Across the entries, count the lines that include "shadow" and report only that number.

Top of SUPPLIED DATA

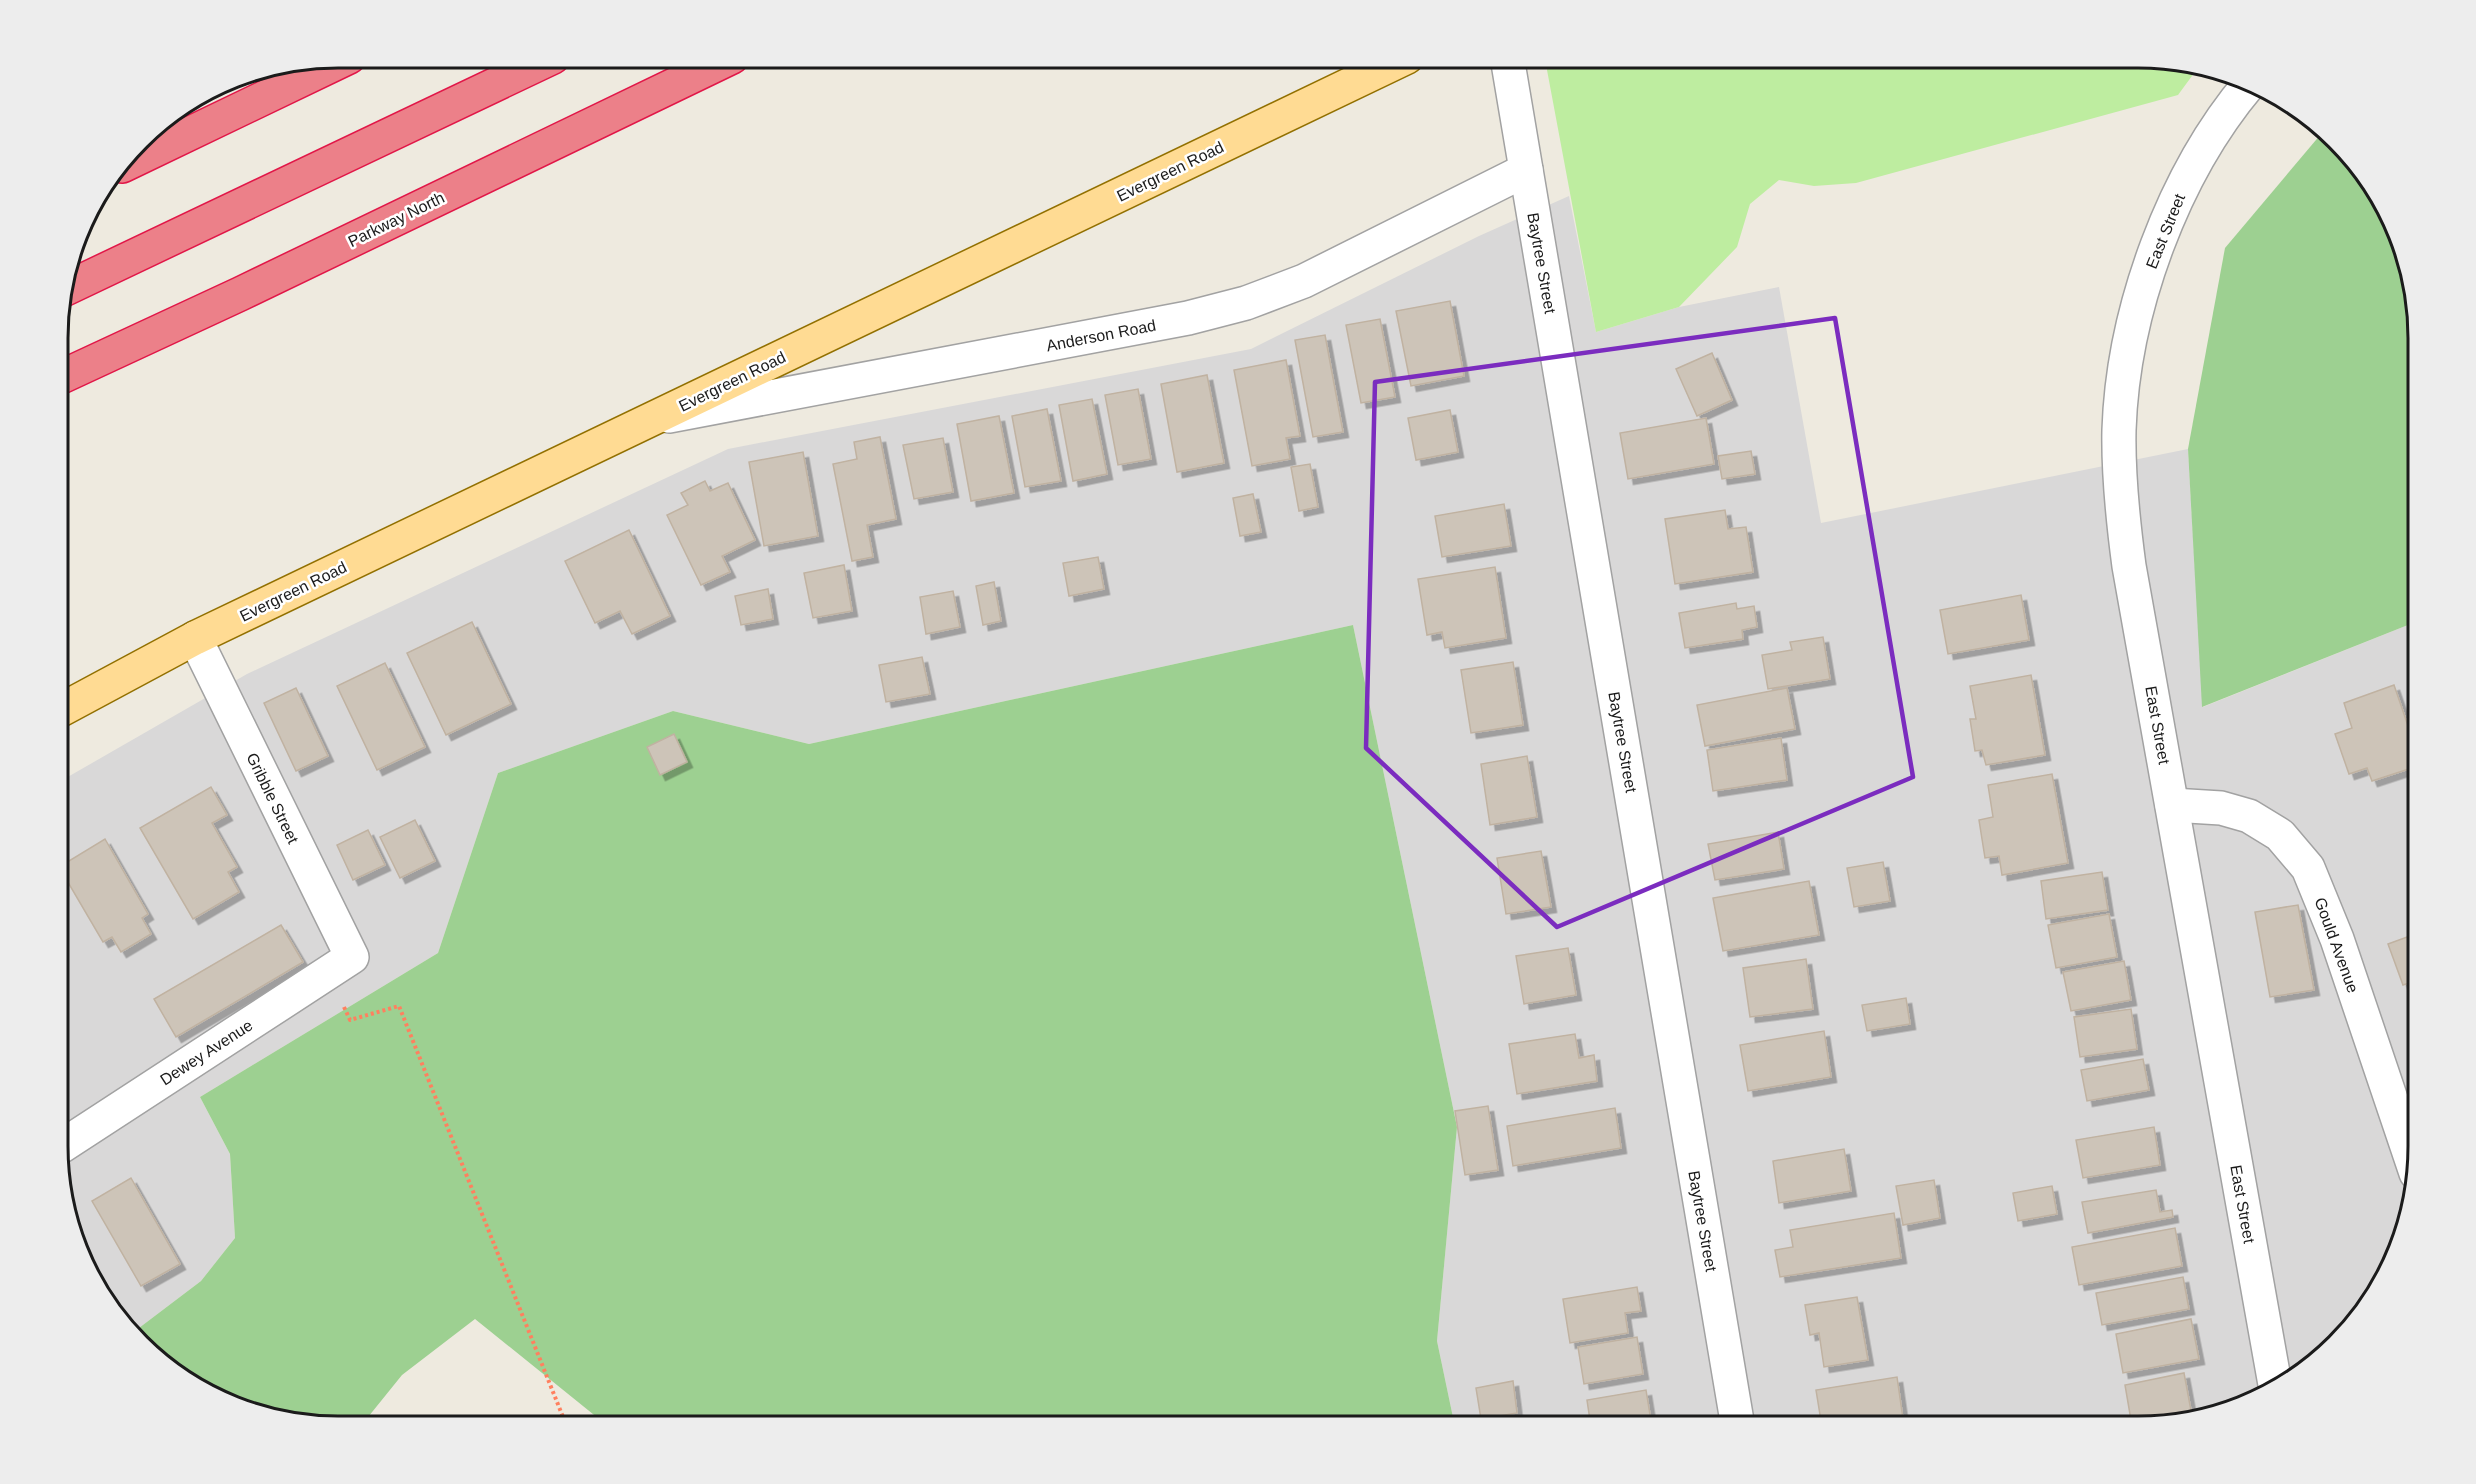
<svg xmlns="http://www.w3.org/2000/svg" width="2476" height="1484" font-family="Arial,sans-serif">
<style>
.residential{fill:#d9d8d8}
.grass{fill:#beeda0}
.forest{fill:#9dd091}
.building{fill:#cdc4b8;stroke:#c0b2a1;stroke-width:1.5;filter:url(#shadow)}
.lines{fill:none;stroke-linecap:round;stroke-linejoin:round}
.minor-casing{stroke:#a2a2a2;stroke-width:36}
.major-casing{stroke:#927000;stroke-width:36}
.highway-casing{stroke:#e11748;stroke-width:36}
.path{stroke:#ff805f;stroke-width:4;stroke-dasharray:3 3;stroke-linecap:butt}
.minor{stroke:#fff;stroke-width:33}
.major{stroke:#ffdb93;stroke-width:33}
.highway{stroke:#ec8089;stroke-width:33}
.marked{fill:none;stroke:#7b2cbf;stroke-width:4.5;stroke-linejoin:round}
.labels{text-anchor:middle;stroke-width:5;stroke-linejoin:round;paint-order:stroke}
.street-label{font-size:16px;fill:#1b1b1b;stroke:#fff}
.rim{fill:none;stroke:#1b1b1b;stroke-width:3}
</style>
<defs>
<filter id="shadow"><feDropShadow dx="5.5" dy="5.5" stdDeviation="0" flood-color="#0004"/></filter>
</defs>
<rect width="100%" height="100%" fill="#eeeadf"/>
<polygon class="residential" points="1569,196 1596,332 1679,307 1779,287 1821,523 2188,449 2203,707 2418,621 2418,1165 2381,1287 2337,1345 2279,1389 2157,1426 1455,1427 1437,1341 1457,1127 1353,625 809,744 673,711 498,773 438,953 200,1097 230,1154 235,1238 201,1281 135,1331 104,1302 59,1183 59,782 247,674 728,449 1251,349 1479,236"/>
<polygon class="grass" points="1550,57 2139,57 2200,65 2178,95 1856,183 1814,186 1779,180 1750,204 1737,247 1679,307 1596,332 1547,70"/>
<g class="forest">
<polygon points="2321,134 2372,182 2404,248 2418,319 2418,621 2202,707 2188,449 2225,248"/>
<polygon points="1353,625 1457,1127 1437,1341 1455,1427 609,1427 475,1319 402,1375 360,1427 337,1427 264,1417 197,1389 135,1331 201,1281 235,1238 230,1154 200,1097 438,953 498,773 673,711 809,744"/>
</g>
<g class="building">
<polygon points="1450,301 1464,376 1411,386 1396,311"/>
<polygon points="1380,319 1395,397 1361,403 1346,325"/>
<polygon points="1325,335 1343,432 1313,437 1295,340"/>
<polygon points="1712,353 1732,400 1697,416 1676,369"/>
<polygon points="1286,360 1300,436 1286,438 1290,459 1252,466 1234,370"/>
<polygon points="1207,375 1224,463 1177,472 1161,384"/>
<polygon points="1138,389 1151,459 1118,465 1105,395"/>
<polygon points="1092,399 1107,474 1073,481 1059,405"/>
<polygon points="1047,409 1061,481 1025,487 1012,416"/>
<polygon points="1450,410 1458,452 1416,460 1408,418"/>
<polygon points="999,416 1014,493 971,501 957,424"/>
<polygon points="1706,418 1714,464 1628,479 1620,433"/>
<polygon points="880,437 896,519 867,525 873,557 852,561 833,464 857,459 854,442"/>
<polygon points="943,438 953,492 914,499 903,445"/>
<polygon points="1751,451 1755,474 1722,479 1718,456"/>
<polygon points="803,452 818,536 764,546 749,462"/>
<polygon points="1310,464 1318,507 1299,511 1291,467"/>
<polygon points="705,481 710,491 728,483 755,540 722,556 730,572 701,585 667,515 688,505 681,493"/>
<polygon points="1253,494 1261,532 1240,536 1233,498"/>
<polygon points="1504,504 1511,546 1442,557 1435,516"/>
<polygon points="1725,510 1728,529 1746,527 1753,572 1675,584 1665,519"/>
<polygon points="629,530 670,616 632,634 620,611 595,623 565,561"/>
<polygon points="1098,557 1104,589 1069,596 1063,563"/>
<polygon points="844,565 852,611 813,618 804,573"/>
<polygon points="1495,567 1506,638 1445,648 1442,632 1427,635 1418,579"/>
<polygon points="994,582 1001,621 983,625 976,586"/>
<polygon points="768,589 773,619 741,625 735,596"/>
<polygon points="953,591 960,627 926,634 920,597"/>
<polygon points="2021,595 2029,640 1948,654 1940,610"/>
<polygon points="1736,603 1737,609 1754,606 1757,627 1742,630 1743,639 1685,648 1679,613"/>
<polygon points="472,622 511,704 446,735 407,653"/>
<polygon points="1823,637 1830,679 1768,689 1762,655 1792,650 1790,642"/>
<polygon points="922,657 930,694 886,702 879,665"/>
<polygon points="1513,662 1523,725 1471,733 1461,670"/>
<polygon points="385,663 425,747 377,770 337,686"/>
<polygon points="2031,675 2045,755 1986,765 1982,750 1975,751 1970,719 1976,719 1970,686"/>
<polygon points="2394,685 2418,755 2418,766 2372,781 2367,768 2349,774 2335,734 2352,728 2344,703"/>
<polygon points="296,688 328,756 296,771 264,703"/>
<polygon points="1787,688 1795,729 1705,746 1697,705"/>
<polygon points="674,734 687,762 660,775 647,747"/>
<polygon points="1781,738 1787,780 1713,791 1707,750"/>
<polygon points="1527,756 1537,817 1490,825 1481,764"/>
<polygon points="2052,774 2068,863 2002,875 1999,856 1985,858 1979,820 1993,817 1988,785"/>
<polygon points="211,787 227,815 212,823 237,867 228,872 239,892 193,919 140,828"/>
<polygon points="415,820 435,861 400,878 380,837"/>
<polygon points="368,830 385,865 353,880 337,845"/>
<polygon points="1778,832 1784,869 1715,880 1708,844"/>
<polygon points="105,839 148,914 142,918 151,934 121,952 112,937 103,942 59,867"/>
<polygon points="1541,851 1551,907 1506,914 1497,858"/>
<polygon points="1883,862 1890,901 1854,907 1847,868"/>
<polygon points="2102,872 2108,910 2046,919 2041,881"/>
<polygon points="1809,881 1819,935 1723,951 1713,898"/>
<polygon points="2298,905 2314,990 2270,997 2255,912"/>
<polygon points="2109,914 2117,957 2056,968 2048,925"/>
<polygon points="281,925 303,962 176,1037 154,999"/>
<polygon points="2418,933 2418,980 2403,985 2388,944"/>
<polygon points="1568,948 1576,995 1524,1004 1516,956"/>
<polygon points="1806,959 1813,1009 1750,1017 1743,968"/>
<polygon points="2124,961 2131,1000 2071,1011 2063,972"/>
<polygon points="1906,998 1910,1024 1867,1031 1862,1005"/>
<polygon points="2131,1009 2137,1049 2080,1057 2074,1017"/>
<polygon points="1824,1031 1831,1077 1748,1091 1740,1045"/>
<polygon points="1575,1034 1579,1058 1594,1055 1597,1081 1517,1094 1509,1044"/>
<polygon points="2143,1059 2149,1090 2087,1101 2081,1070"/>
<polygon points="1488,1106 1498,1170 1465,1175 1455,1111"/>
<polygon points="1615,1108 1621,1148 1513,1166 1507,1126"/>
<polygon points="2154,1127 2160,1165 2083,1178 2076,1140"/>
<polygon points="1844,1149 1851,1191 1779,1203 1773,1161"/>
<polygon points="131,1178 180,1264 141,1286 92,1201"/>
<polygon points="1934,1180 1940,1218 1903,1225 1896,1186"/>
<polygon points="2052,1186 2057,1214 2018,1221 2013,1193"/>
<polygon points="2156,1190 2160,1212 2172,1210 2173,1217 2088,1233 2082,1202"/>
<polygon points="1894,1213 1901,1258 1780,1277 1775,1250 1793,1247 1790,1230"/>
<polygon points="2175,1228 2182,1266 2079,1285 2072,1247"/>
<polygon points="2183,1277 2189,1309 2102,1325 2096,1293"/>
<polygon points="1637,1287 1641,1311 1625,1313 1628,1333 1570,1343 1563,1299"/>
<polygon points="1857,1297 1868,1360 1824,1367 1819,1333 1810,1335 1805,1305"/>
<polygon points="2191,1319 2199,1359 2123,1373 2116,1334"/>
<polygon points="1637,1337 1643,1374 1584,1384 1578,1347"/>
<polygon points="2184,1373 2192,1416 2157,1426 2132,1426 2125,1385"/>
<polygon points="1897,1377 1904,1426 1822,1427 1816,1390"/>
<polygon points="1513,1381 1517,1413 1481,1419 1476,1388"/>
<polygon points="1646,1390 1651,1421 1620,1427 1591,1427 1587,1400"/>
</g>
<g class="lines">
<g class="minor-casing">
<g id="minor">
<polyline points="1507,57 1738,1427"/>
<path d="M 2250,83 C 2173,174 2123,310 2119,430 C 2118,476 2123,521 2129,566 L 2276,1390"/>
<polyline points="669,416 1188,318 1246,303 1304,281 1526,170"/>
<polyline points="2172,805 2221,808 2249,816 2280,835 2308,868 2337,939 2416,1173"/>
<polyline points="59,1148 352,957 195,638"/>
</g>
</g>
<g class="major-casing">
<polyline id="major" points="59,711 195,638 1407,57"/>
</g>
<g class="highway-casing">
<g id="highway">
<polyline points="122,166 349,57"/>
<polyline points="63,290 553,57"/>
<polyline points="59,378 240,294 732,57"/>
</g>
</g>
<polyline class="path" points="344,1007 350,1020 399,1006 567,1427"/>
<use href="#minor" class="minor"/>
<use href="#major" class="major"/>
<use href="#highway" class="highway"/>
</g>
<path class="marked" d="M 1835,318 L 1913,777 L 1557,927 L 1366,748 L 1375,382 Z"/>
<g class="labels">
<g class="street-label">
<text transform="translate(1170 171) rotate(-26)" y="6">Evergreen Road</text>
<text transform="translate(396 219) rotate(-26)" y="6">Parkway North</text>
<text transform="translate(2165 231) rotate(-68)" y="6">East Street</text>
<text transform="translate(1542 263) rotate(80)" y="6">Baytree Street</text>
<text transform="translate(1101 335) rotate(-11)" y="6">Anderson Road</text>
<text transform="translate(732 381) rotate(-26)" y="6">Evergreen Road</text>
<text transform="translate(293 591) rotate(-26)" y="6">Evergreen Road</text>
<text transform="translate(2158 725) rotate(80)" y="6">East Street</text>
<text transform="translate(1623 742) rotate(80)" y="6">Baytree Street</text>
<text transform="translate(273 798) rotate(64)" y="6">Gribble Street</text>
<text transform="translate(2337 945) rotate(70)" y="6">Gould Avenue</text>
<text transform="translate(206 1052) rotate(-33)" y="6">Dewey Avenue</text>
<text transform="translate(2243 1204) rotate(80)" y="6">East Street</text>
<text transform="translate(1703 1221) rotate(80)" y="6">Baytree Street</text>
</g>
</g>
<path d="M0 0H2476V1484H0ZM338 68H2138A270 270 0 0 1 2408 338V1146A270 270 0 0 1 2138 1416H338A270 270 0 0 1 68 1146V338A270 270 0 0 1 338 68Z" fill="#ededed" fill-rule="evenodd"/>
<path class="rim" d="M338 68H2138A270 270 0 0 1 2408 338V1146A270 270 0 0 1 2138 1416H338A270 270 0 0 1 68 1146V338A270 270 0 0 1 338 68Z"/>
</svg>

Bottom of SUPPLIED DATA

■ **WRITTEN SOLUTION**
2